## START Task data
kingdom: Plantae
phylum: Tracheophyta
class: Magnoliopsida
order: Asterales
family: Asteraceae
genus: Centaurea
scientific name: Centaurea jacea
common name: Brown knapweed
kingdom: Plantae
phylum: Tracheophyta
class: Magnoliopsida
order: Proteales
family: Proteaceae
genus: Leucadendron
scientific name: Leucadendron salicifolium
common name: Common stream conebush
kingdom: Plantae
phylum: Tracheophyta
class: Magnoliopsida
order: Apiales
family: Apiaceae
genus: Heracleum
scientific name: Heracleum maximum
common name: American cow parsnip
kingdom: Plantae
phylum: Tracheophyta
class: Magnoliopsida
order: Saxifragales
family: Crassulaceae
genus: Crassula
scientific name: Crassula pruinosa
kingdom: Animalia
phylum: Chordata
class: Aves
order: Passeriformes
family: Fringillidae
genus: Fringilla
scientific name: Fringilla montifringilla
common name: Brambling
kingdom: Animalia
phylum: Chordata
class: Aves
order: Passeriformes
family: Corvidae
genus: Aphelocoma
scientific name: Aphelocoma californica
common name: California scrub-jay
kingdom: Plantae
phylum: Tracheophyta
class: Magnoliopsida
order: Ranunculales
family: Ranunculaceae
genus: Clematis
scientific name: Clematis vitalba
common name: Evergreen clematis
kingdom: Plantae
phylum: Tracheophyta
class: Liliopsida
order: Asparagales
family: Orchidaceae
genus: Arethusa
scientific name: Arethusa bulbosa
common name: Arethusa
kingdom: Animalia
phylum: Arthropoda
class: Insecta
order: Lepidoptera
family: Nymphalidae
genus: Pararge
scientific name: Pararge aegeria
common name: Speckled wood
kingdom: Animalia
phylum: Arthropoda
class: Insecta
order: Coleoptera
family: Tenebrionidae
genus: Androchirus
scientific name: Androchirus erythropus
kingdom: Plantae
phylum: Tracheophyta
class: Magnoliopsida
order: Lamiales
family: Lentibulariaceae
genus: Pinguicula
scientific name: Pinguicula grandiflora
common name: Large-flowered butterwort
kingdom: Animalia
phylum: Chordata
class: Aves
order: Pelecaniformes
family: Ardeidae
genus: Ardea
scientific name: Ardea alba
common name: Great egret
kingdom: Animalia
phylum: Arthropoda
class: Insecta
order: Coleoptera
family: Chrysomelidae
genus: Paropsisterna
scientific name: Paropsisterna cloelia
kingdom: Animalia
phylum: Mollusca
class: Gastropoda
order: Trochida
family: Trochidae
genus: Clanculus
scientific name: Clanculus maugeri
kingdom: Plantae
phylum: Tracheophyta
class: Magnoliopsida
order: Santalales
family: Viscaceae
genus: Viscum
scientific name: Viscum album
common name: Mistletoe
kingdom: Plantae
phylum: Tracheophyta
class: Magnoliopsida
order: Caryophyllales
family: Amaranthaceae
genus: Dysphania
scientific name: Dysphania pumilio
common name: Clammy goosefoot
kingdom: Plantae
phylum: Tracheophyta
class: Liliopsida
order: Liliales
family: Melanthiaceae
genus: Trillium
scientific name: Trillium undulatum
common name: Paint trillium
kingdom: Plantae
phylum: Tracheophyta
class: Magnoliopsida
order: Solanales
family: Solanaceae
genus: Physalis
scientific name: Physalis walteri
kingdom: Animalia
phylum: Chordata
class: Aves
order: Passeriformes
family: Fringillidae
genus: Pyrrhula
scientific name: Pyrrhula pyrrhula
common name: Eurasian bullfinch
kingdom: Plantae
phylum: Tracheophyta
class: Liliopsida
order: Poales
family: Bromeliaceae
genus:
## END Task data
The task:
Rewrite all the records above, swapping every "common name" for "vernacular name" and keeping everything else the same.

Reply:
kingdom: Plantae
phylum: Tracheophyta
class: Magnoliopsida
order: Asterales
family: Asteraceae
genus: Centaurea
scientific name: Centaurea jacea
vernacular name: Brown knapweed
kingdom: Plantae
phylum: Tracheophyta
class: Magnoliopsida
order: Proteales
family: Proteaceae
genus: Leucadendron
scientific name: Leucadendron salicifolium
vernacular name: Common stream conebush
kingdom: Plantae
phylum: Tracheophyta
class: Magnoliopsida
order: Apiales
family: Apiaceae
genus: Heracleum
scientific name: Heracleum maximum
vernacular name: American cow parsnip
kingdom: Plantae
phylum: Tracheophyta
class: Magnoliopsida
order: Saxifragales
family: Crassulaceae
genus: Crassula
scientific name: Crassula pruinosa
kingdom: Animalia
phylum: Chordata
class: Aves
order: Passeriformes
family: Fringillidae
genus: Fringilla
scientific name: Fringilla montifringilla
vernacular name: Brambling
kingdom: Animalia
phylum: Chordata
class: Aves
order: Passeriformes
family: Corvidae
genus: Aphelocoma
scientific name: Aphelocoma californica
vernacular name: California scrub-jay
kingdom: Plantae
phylum: Tracheophyta
class: Magnoliopsida
order: Ranunculales
family: Ranunculaceae
genus: Clematis
scientific name: Clematis vitalba
vernacular name: Evergreen clematis
kingdom: Plantae
phylum: Tracheophyta
class: Liliopsida
order: Asparagales
family: Orchidaceae
genus: Arethusa
scientific name: Arethusa bulbosa
vernacular name: Arethusa
kingdom: Animalia
phylum: Arthropoda
class: Insecta
order: Lepidoptera
family: Nymphalidae
genus: Pararge
scientific name: Pararge aegeria
vernacular name: Speckled wood
kingdom: Animalia
phylum: Arthropoda
class: Insecta
order: Coleoptera
family: Tenebrionidae
genus: Androchirus
scientific name: Androchirus erythropus
kingdom: Plantae
phylum: Tracheophyta
class: Magnoliopsida
order: Lamiales
family: Lentibulariaceae
genus: Pinguicula
scientific name: Pinguicula grandiflora
vernacular name: Large-flowered butterwort
kingdom: Animalia
phylum: Chordata
class: Aves
order: Pelecaniformes
family: Ardeidae
genus: Ardea
scientific name: Ardea alba
vernacular name: Great egret
kingdom: Animalia
phylum: Arthropoda
class: Insecta
order: Coleoptera
family: Chrysomelidae
genus: Paropsisterna
scientific name: Paropsisterna cloelia
kingdom: Animalia
phylum: Mollusca
class: Gastropoda
order: Trochida
family: Trochidae
genus: Clanculus
scientific name: Clanculus maugeri
kingdom: Plantae
phylum: Tracheophyta
class: Magnoliopsida
order: Santalales
family: Viscaceae
genus: Viscum
scientific name: Viscum album
vernacular name: Mistletoe
kingdom: Plantae
phylum: Tracheophyta
class: Magnoliopsida
order: Caryophyllales
family: Amaranthaceae
genus: Dysphania
scientific name: Dysphania pumilio
vernacular name: Clammy goosefoot
kingdom: Plantae
phylum: Tracheophyta
class: Liliopsida
order: Liliales
family: Melanthiaceae
genus: Trillium
scientific name: Trillium undulatum
vernacular name: Paint trillium
kingdom: Plantae
phylum: Tracheophyta
class: Magnoliopsida
order: Solanales
family: Solanaceae
genus: Physalis
scientific name: Physalis walteri
kingdom: Animalia
phylum: Chordata
class: Aves
order: Passeriformes
family: Fringillidae
genus: Pyrrhula
scientific name: Pyrrhula pyrrhula
vernacular name: Eurasian bullfinch
kingdom: Plantae
phylum: Tracheophyta
class: Liliopsida
order: Poales
family: Bromeliaceae
genus:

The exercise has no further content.